Ms Bradley added: "Aggressive, vindictive anti-trade union tactics like this have no place in a progressive society or in a country that the Scottish Government has declared will be a world leader in Fair Work by next year. The Scottish Government does not seem to be able to convince the public bodies that it funds and is responsible for, to deliver Fair Work for their public servants.
“This assault on trade union members’ right to take industrial action short of strike action is more akin to the spirit and intent of the UK Government’s anti-trade union laws than it is to the spirit of democracy, human rights and Fair Work. It has no place anywhere in Scotland, least of all in the public sector."
She asked that employers instead put their efforts towards lobbying the Scottish Government for better funding for the sector.
Gavin Donoghue, Director of College Employers Scotland, said: “It is deeply regrettable that the EIS-FELA is once again calling on lecturers to take part in a resulting boycott that could cause significant disruption to student outcomes.
“A similar resulting boycott last year was only mitigated thanks to the hard work of college staff and colleagues at partner organisations, who sought to minimise the impact on student progression.
“The priority of colleges is to protect the interests of students, and they are determined to avoid a repeat of last year’s situation. That is why college leaders have now made it clear to staff who may participate in a new resulting boycott that this would be considered a breach of contract and could lead to pay deductions.
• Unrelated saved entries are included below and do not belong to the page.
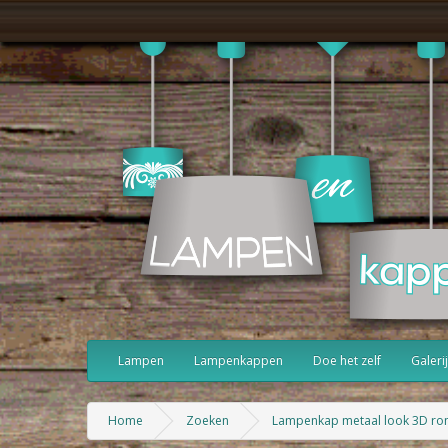
Lampen
Lampenkappen
Doe het zelf
Galerij
Home
Zoeken
Lampenkap metaal look 3D ro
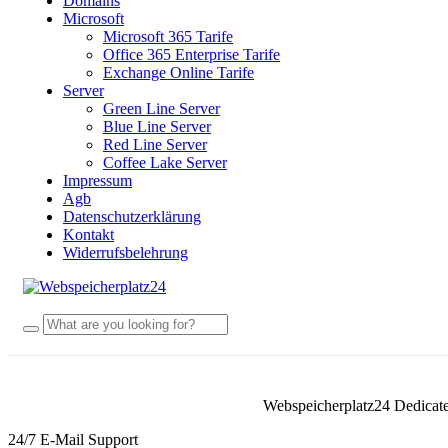
Domains
Microsoft
Microsoft 365 Tarife
Office 365 Enterprise Tarife
Exchange Online Tarife
Server
Green Line Server
Blue Line Server
Red Line Server
Coffee Lake Server
Impressum
Agb
Datenschutzerklärung
Kontakt
Widerrufsbelehrung
Webspeicherplatz24 Dedicat
24/7 E-Mail Support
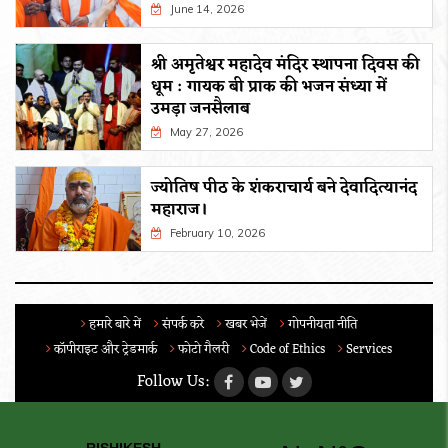
June 14, 2026
श्री अमृतेश्वर महादेव मंदिर स्थापना दिवस की
धूम : गायक बी प्राक की भजन संध्या में
उमड़ा जनसैलाब
May 27, 2026
ज्योतिष पीठ के शंकराचार्य बने देवादित्यानंद
महाराज।
February 10, 2026
हमारे बारे में
संपर्क करे
खबर भेजें
गोपनीयता नीति
कॉपीराइट और ट्रेडमार्क
फोटो गैलरी
Code of Ethics
Services
Follow Us:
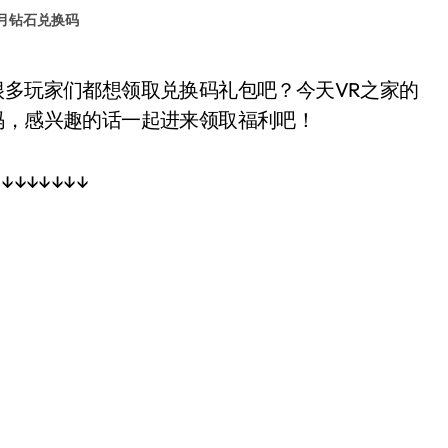
2月钻石兑换码
码，感兴趣的话一起进来领取福利吧！
↓↓↓↓↓↓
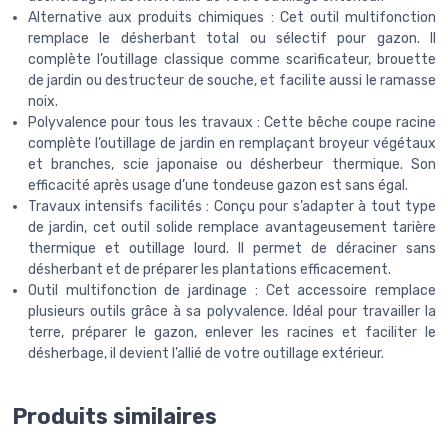
Alternative aux produits chimiques : Cet outil multifonction
remplace le désherbant total ou sélectif pour gazon. Il
complète l’outillage classique comme scarificateur, brouette
de jardin ou destructeur de souche, et facilite aussi le ramasse
noix.
Polyvalence pour tous les travaux : Cette bêche coupe racine
complète l’outillage de jardin en remplaçant broyeur végétaux
et branches, scie japonaise ou désherbeur thermique. Son
efficacité après usage d’une tondeuse gazon est sans égal.
Travaux intensifs facilités : Conçu pour s’adapter à tout type
de jardin, cet outil solide remplace avantageusement tarière
thermique et outillage lourd. Il permet de déraciner sans
désherbant et de préparer les plantations efficacement.
Outil multifonction de jardinage : Cet accessoire remplace
plusieurs outils grâce à sa polyvalence. Idéal pour travailler la
terre, préparer le gazon, enlever les racines et faciliter le
désherbage, il devient l’allié de votre outillage extérieur.
Produits similaires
“Deducting pay from staff is never a measure that colleges want to take. However, they simply cannot accept the risks that another resulting boycott would create for the awarding of qualifications, and the ability of students to progress in their learning journeys and careers.
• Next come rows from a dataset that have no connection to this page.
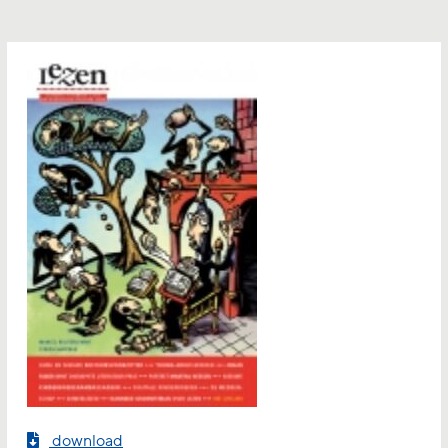
download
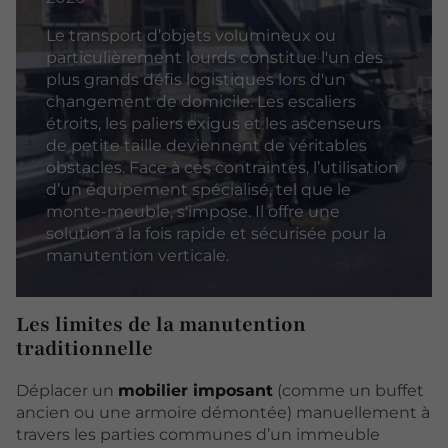
Le transport d’objets volumineux ou
particulièrement lourds constitue l'un des
plus grands défis logistiques lors d'un
changement de domicile. Les escaliers
étroits, les paliers exigus et les ascenseurs
de petite taille deviennent de véritables
obstacles. Face à ces contraintes, l’utilisation
d’un équipement spécialisé, tel que le
monte-meuble, s'impose. Il offre une
solution à la fois rapide et sécurisée pour la
manutention verticale.
Les limites de la manutention
traditionnelle
Déplacer un
mobilier imposant
(comme un buffet
ancien ou une armoire démontée) manuellement à
travers les parties communes d’un immeuble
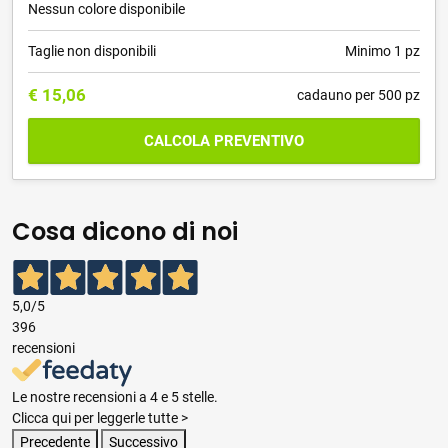
Nessun colore disponibile
Taglie non disponibili
Minimo 1 pz
€
15,06
cadauno per 500 pz
CALCOLA PREVENTIVO
Cosa dicono di noi
5,0
/5
396
recensioni
Le nostre recensioni a 4 e 5 stelle.
Clicca qui per leggerle tutte >
Precedente
Successivo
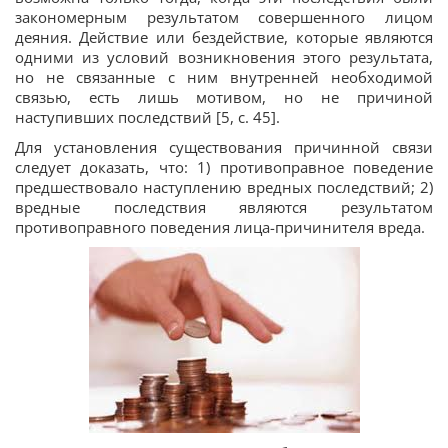
закономерным результатом совершенного лицом
деяния. Действие или бездействие, которые являются
одними из условий возникновения этого результата,
но не связанные с ним внутренней необходимой
связью, есть лишь мотивом, но не причиной
наступивших последствий [5, с. 45].
Для установления существования причинной связи
следует доказать, что: 1) противоправное поведение
предшествовало наступлению вредных последствий; 2)
вредные последствия являются результатом
противоправного поведения лица-причинителя вреда.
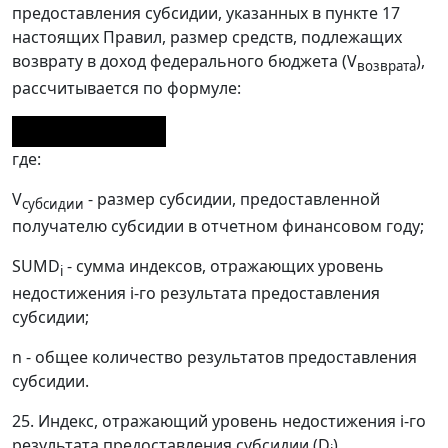
предоставления субсидии, указанных в пункте 17
настоящих Правил, размер средств, подлежащих
возврату в доход федерального бюджета (V
),
возврата
рассчитывается по формуле:
где:
V
- размер субсидии, предоставленной
субсидии
получателю субсидии в отчетном финансовом году;
SUMD
- сумма индексов, отражающих уровень
i
недостижения i-го результата предоставления
субсидии;
n - общее количество результатов предоставления
субсидии.
25. Индекс, отражающий уровень недостижения i-го
результата предоставления субсидии (D
),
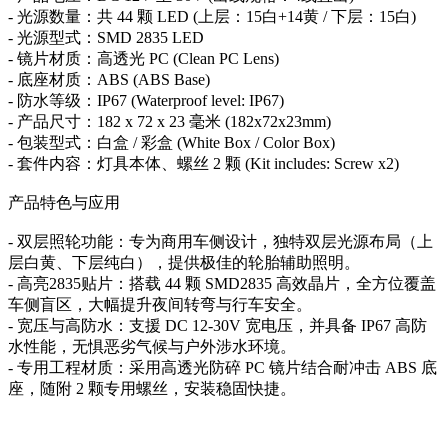
- 光源数量：共 44 颗 LED (上层：15白+14黄 / 下层：15白)
- 光源型式：SMD 2835 LED
- 镜片材质：高透光 PC (Clean PC Lens)
- 底座材质：ABS (ABS Base)
- 防水等级：IP67 (Waterproof level: IP67)
- 产品尺寸：182 x 72 x 23 毫米 (182x72x23mm)
- 包装型式：白盒 / 彩盒 (White Box / Color Box)
- 套件内容：灯具本体、螺丝 2 颗 (Kit includes: Screw x2)
产品特色与应用
- 双层照轮功能：专为商用车侧设计，独特双层光源布局（上
层白黄、下层纯白），提供极佳的轮胎辅助照明。
- 高亮2835贴片：搭载 44 颗 SMD2835 高效晶片，全方位覆盖
车侧盲区，大幅提升夜间转弯与行车安全。
- 宽压与高防水：支援 DC 12-30V 宽电压，并具备 IP67 高防
水性能，无惧恶劣气候与户外涉水环境。
- 专用工程材质：采用高透光防碎 PC 镜片结合耐冲击 ABS 底
座，随附 2 颗专用螺丝，安装稳固快捷。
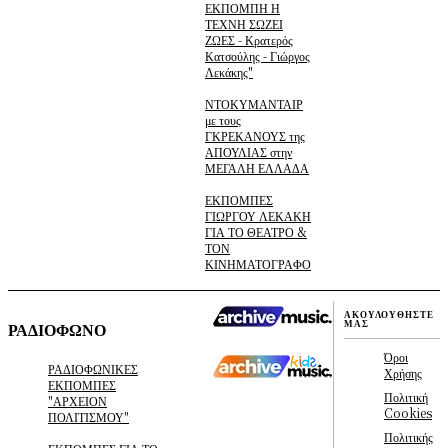
ΕΚΠΟΜΠΗ Η
ΤΕΧΝΗ ΣΩΖΕΙ
ΖΩΕΣ - Κρατερός
Κατσούλης - Γιώργος
Λεκάκης"
ΝΤΟΚΥΜΑΝΤΑΙΡ
με τους
ΓΚΡΕΚΑΝΟΥΣ της
ΑΠΟΥΛΙΑΣ στην
ΜΕΓΑΛΗ ΕΛΛΑΔΑ
ΕΚΠΟΜΠΕΣ
ΓΙΩΡΓΟΥ ΛΕΚΑΚΗ
ΓΙΑ ΤΟ ΘΕΑΤΡΟ &
ΤΟΝ
ΚΙΝΗΜΑΤΟΓΡΑΦΟ
ΑΚΟΥΛΟΥΘΗΣΤΕ
ΜΑΣ
ΡΑΔΙΟΦΩΝΟ
Όροι
ΡΑΔΙΟΦΩΝΙΚΕΣ
Χρήσης
ΕΚΠΟΜΠΕΣ
Πολιτική
"ΑΡΧΕΙΟΝ
Cookies
ΠΟΛΙΤΙΣΜΟΥ"
Πολιτικής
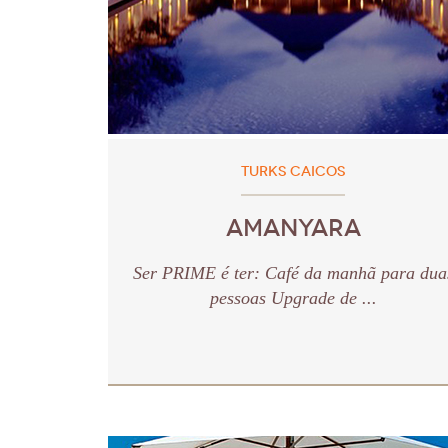
TURKS CAICOS
AMANYARA
Ser PRIME é ter: Café da manhã para dua
pessoas Upgrade de ...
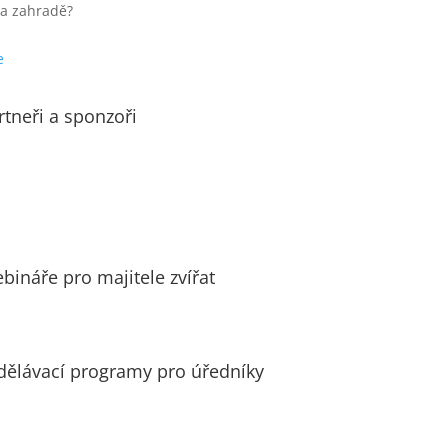
a zahradě?
e
rtneři a sponzoři
bináře pro majitele zvířat
dělávací programy pro úředníky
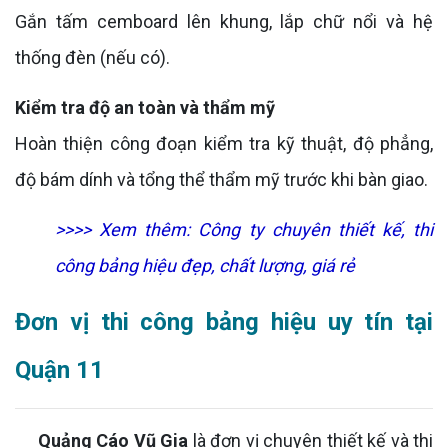
Gắn tấm cemboard lên khung, lắp chữ nổi và hệ
thống đèn (nếu có).
Kiểm tra độ an toàn và thẩm mỹ
Hoàn thiện công đoạn kiểm tra kỹ thuật, độ phẳng,
độ bám dính và tổng thể thẩm mỹ trước khi bàn giao.
>>>> Xem thêm:
Công ty chuyên thiết kế, thi
công bảng hiệu đẹp, chất lượng, giá rẻ
Đơn vị thi công bảng hiệu uy tín tại
Quận 11
Quảng Cáo Vũ Gia
là đơn vị chuyên thiết kế và thi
“We urge the EIS-FELA to face up to the reality of the financial challenges facing colleges, cancel the damaging resulting boycott, and ballot its members so they have a chance to accept the full and final fair pay offer on the table from employers.”
UHI Perth first to announce pay deductions
One of the first colleges to announce pay deductions was UHI Perth. Late on Friday afternoon, staff received a letter from principal and chief executive Dr Margaret Cook.
In it, she warned that taking part in action short of strike, particularly the resulting boycott, will be considered "unacceptable partial performance and a breach of contract" and result in a full pay deduction.
She added: "It is essential that I make it clear to you what action we intend to take and why this is the case prior to you making any decisions about participating in the ASOS."
Read more: UHI Perth staff have been warned industrial action will cost them full pay
Explaining the decision to dock full pay for participating staff, she said that the resulting boycott has the potential to stop college operations altogether through its impact on student progression.
"My decision to take a stronger line in relation to deductions is wholly based on my concerns for the future of UHI Perth, in the light of the levels of annual disruption and bad publicity that the ongoing disputes have had on our community and on our students, in particular.
She added that the timely gathering of student data is critical for colleges and that "any disruption to this process puts our reputation and the future success of the College at risk."
The ASOS, resulting boycott and associated pay deductions are the latest developments in a pay dispute that began at the end of 2022.
Colleges and staff are in dispute over a new pay deal, with EIS-FELA continuing to hold out against the most recent offer of a £5,000 raise over three years.
The dispute began with a joint claim for all college staff, including lecturers and support workers.
Although the largest support staff union, Unison, remains in dispute, the two other support unions involved – GMB and Unite – have recently accepted the £5,000 offer.
Due to the bargaining structure and Unison's relative size, however, support staff will not receive any pay raise for as long as Unison refuses the deal.